Parameter Description Comment / Example
language The used language. The language string must correspond to one of the values enumerated in WikiConstants.Language in the JWPL. Examples: english, german, frensh, arabic.
mainCategory The title of the main category of the Wikipedia language version used. For example, “Contents” for the English Wikipedia or “!Hauptkategorie” for the German Wikipedia.
disambiguationCategory The title of the disambiguation category of the Wikipedia language version used. For example, “Disambiguation_pages” for the English Wikipedia or “Begriffsklärung” for the German Wikipedia.
fromTimestamp yyyymmddhhmmss The timestamp of the first version to be extracted.
toTimestamp yyyymmddhhmmss The timestamp of the last version to be extracted.

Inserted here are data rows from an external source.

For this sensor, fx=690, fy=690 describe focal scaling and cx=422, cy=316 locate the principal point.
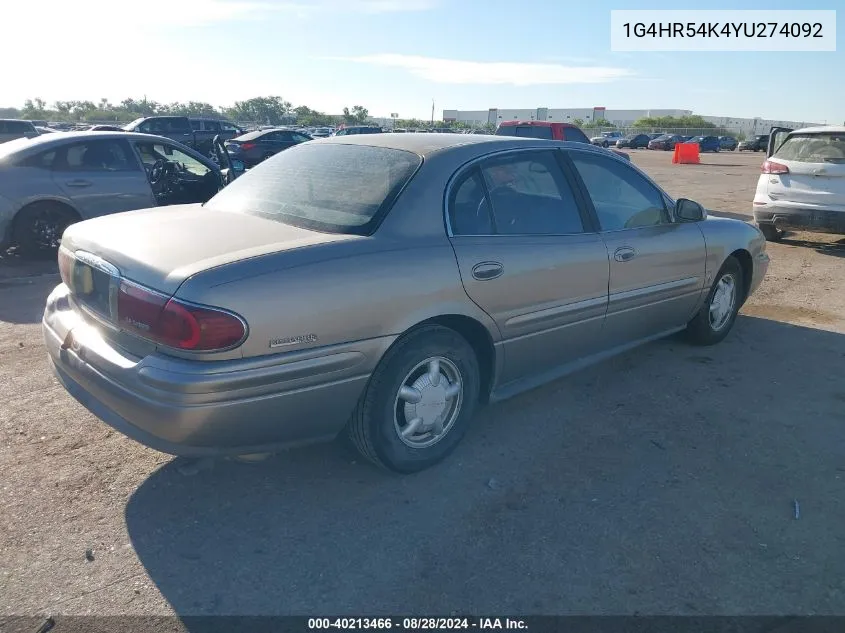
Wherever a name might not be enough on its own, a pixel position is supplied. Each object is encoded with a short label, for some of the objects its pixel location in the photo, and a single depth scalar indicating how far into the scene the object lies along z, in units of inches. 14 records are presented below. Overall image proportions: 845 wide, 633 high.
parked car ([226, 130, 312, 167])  828.0
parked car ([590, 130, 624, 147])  2190.0
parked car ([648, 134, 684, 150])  2181.8
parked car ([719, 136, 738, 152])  2196.5
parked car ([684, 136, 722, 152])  2089.1
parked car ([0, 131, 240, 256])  287.6
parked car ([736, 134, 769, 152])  2005.4
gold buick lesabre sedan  104.6
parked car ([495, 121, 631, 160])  565.3
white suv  352.8
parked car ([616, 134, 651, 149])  2284.7
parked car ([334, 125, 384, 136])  1101.1
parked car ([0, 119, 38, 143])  749.0
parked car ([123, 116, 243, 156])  901.8
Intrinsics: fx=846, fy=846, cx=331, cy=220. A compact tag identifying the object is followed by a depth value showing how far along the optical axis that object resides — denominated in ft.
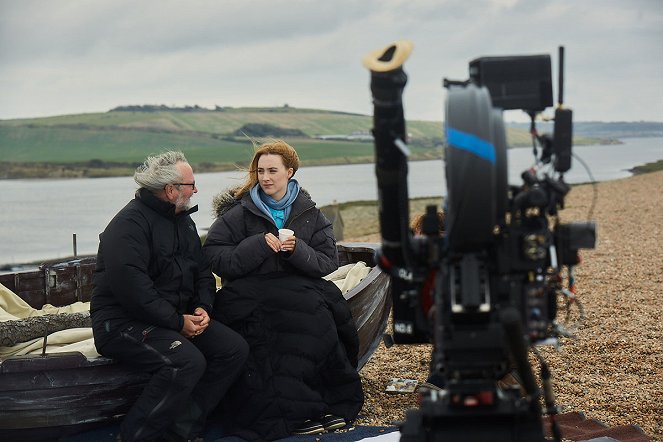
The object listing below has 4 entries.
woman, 16.14
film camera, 9.12
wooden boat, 14.66
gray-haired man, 14.78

each The number of days to be used as regular interval for extracting versions.  
metaHistoryFile The absolute path to the pages-meta-history file. Only .xml and .xml.bz2 extensions are supported.
pageLinksFile The absolute path to the pagelinks file. Only .sql and .sql.gz extensions are supported.
categoryLinksFile The absolute path to the categorylinks file. Only .sql and .sql.gz extensions are supported.
outputDirectory The absolute path to the directory to which the transformed files will be written. The outputDirectory will be created if it does not exist. However its parent directory must exist.
removeInputFilesAfterProcessing A boolean that specifies whether the meta-history file, the pagelinks file and the categorylinks file should be removed after the processing.